Filter ICs and crossfade circuits

Andrew Schrock aschrock at cs.brandeis.edu
Tue May 25 08:16:51 CEST 1999


On Tue, 25 May 1999, Michael Potas wrote:
> I have noticed that most state variable filter circuits use the CA3080
> and not the LM13600.  Do the CA3080s sound better?  The LM13600s work
> out much cheaper, having dual OTAs and buffers in the same package,
> compared to just a single OTA for about the same price. They also taking
> up a lot less PCB space to implement.
> 
> I want to build a CV controlled crossfade circuit.  The idea is that I
> can smoothly fade between two input waveforms to create a single output
> waveform.  Hence using say Trig and square wave inputs, you can morph
> between one and the other using CV.  My plan is to use two  VCAs fed an
> opposite polarity CV signal.  Has anyone done this, and does it work OK?

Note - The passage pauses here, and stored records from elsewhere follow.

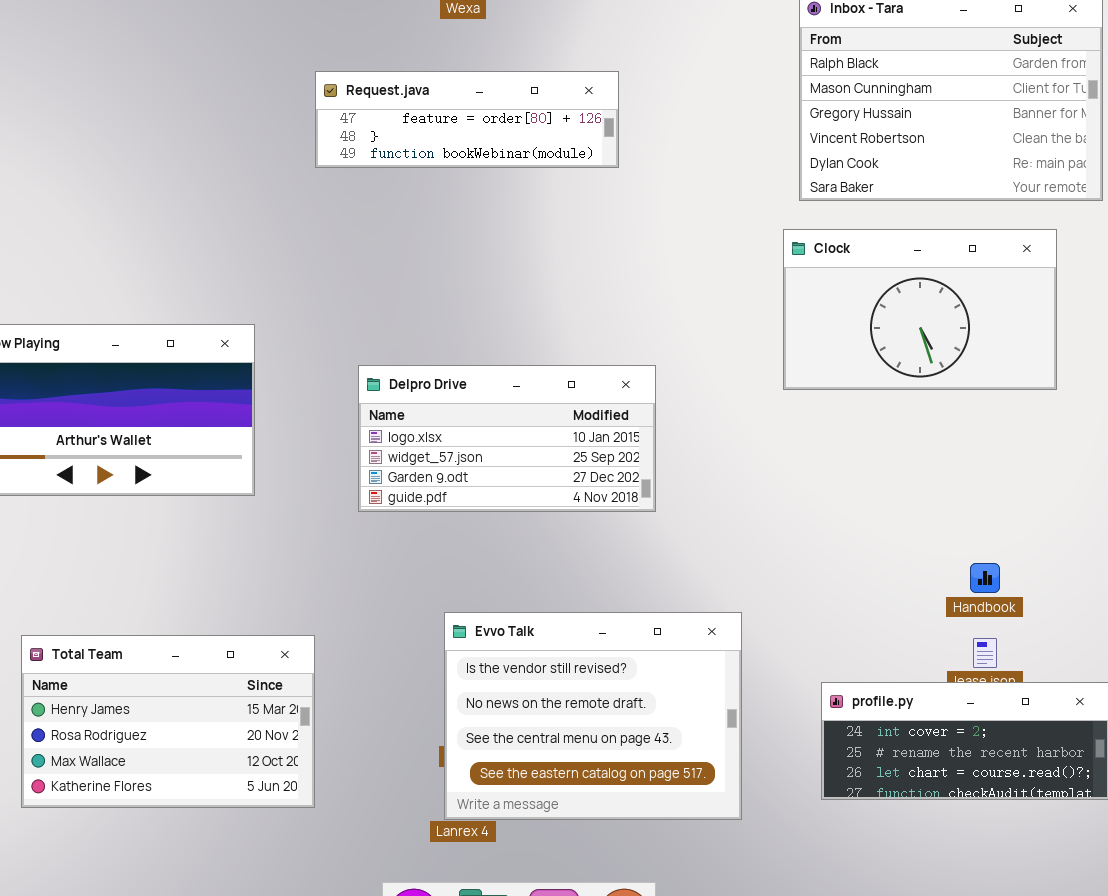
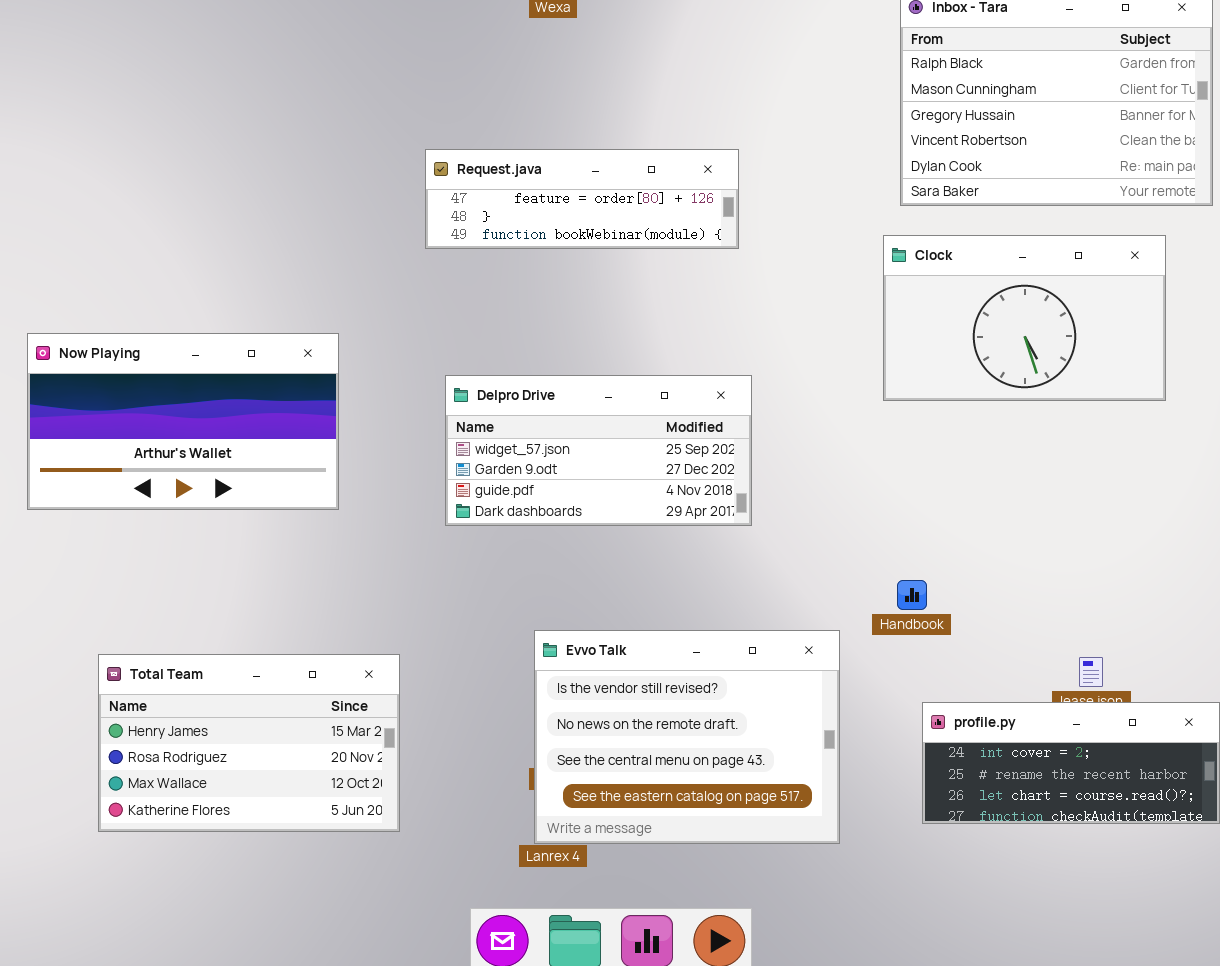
Request.java: [315,71,619,168] -> [425,149,739,249], moved
Delpro Drive: [358,365,656,512] -> [445,375,752,526], scrolled down 1 row
Handbook: [970,563,1000,593] -> [897,580,927,610], moved

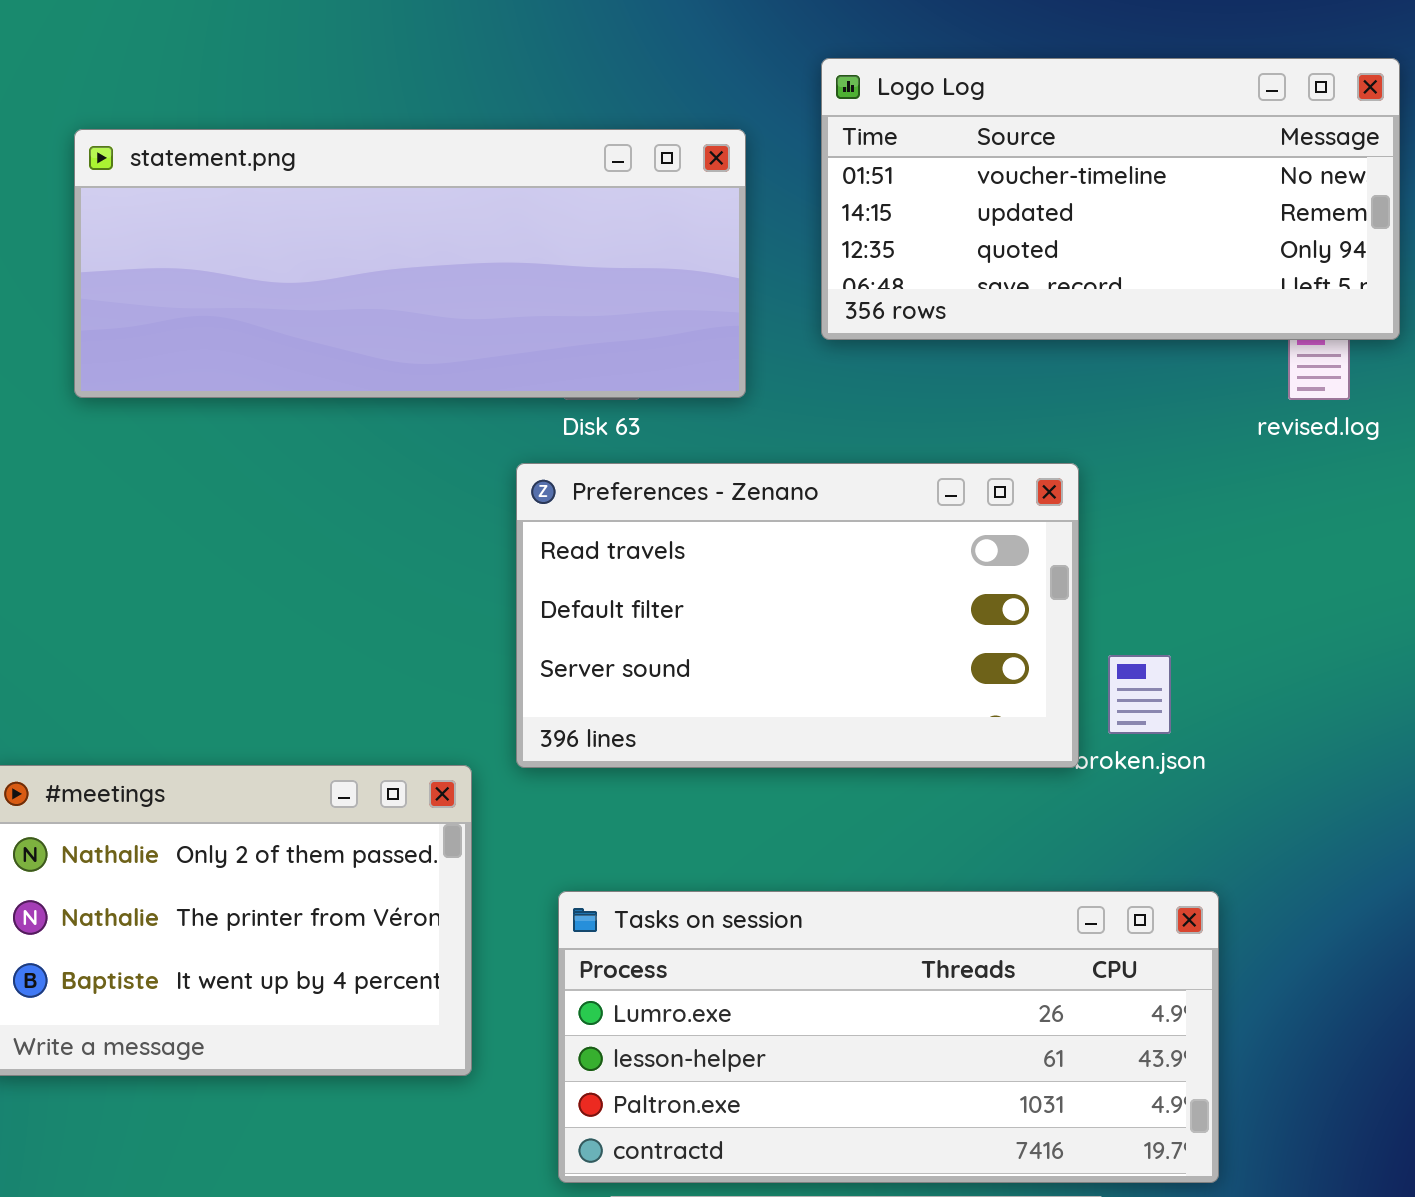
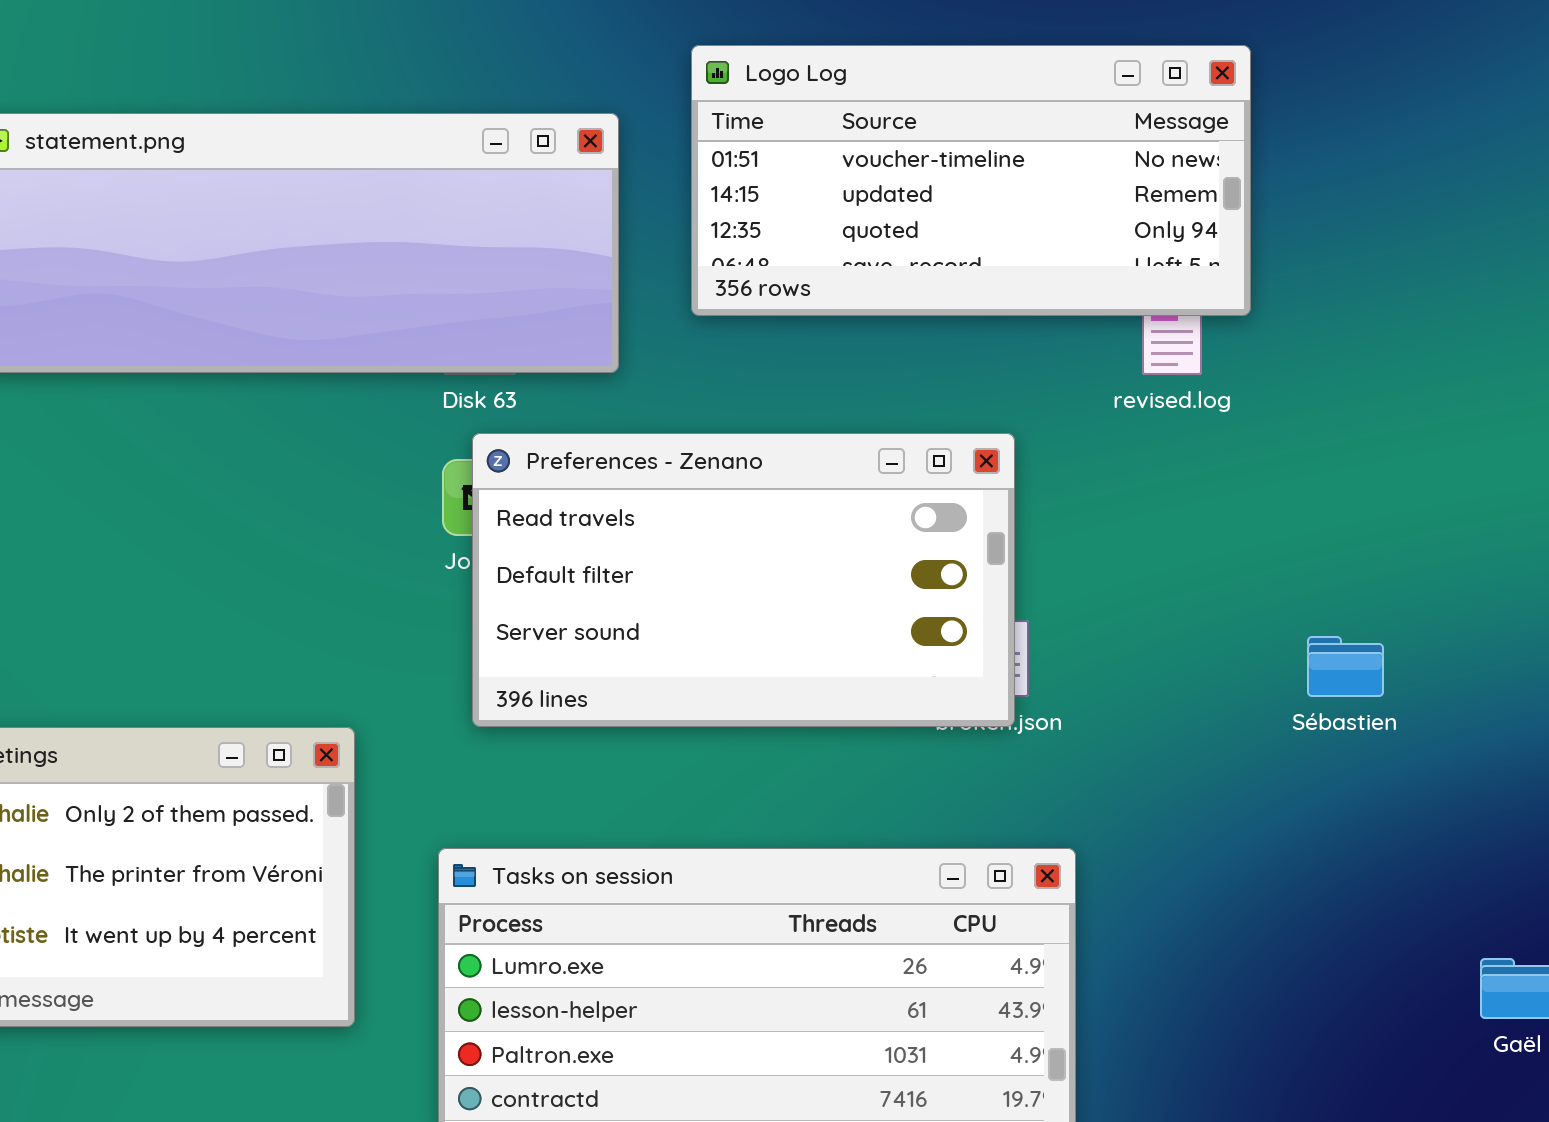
Preferences - Zenano: [516,463,1079,768] -> [472,433,1015,727], moved

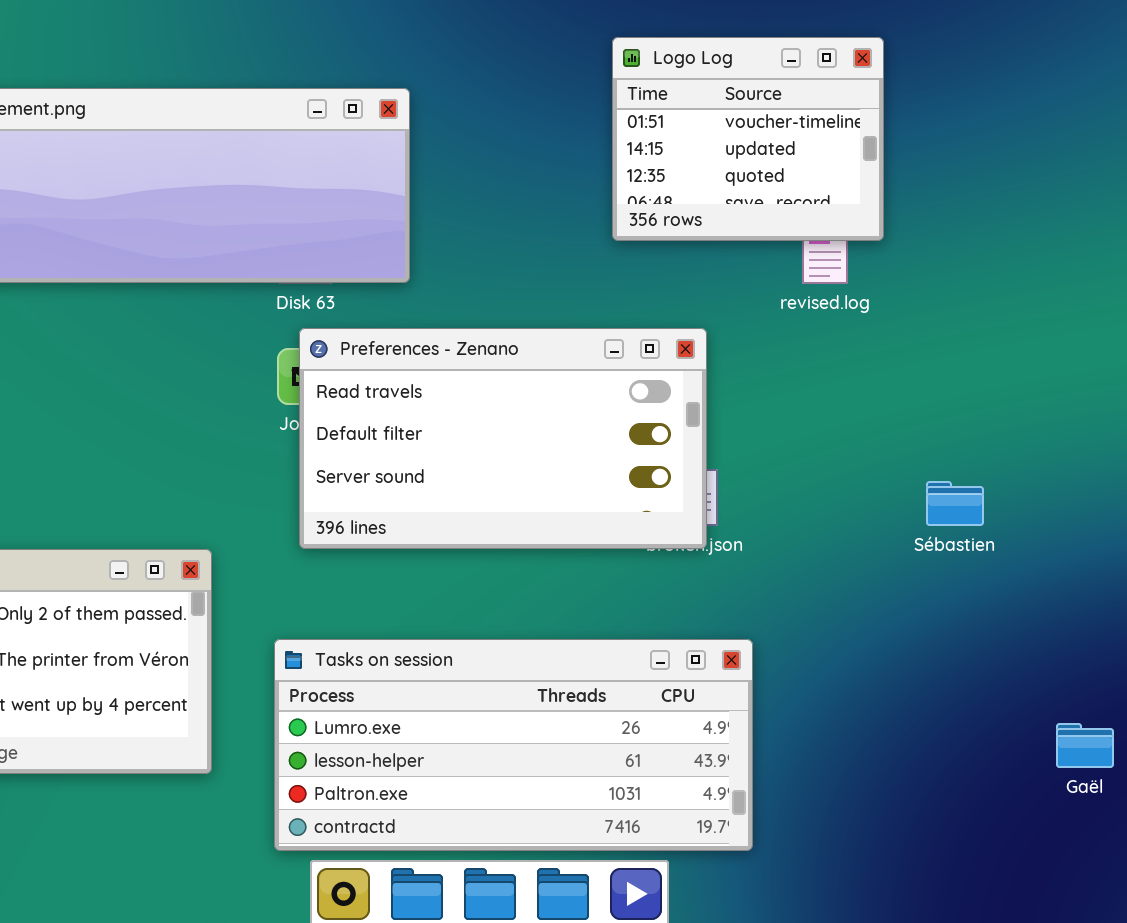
Logo Log: [691,45,1251,316] -> [612,37,884,241], resized

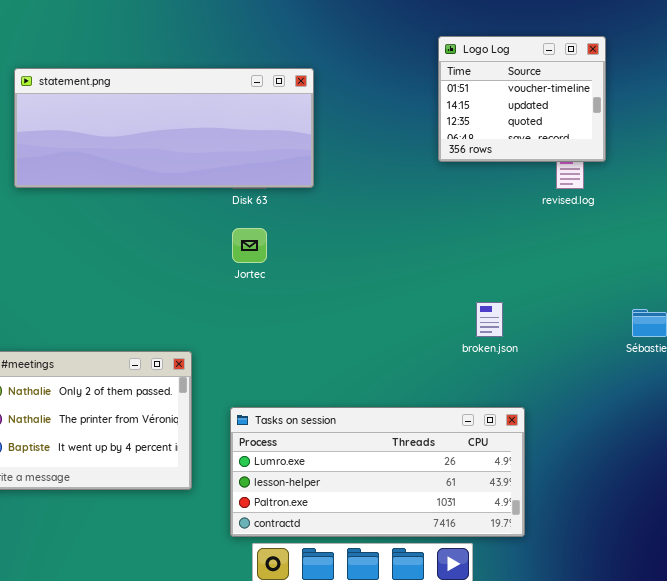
Preferences - Zenano: [299,328,707,549] -> none, closed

Yeah.. I actually want to do a QUAD VC-crossfade circuit, with the audio 
inputs amplitude controlled by default with a joystick. When C/V is
inserted, it bypasses the voltage output by the joystick. This would be in
my mind beautiful for mixing, say, HP/NP/LP or saw/tri/pulse/sine outputs.
I forget who I was discussing mixing waveforms with a few months ago, but
I was trying to argue that it's better to have just output jacks and no
mixing ability.. was I ever wrong... 

For a dual crossfade, just run the second VCA through an inverting opamp
at unity gain. Should work dandy as long as you trim the C/V on both of
them correctly. You could always use the dual-opamp + 3080 method, but
it's a little noisy IMO. Definitely usable tho!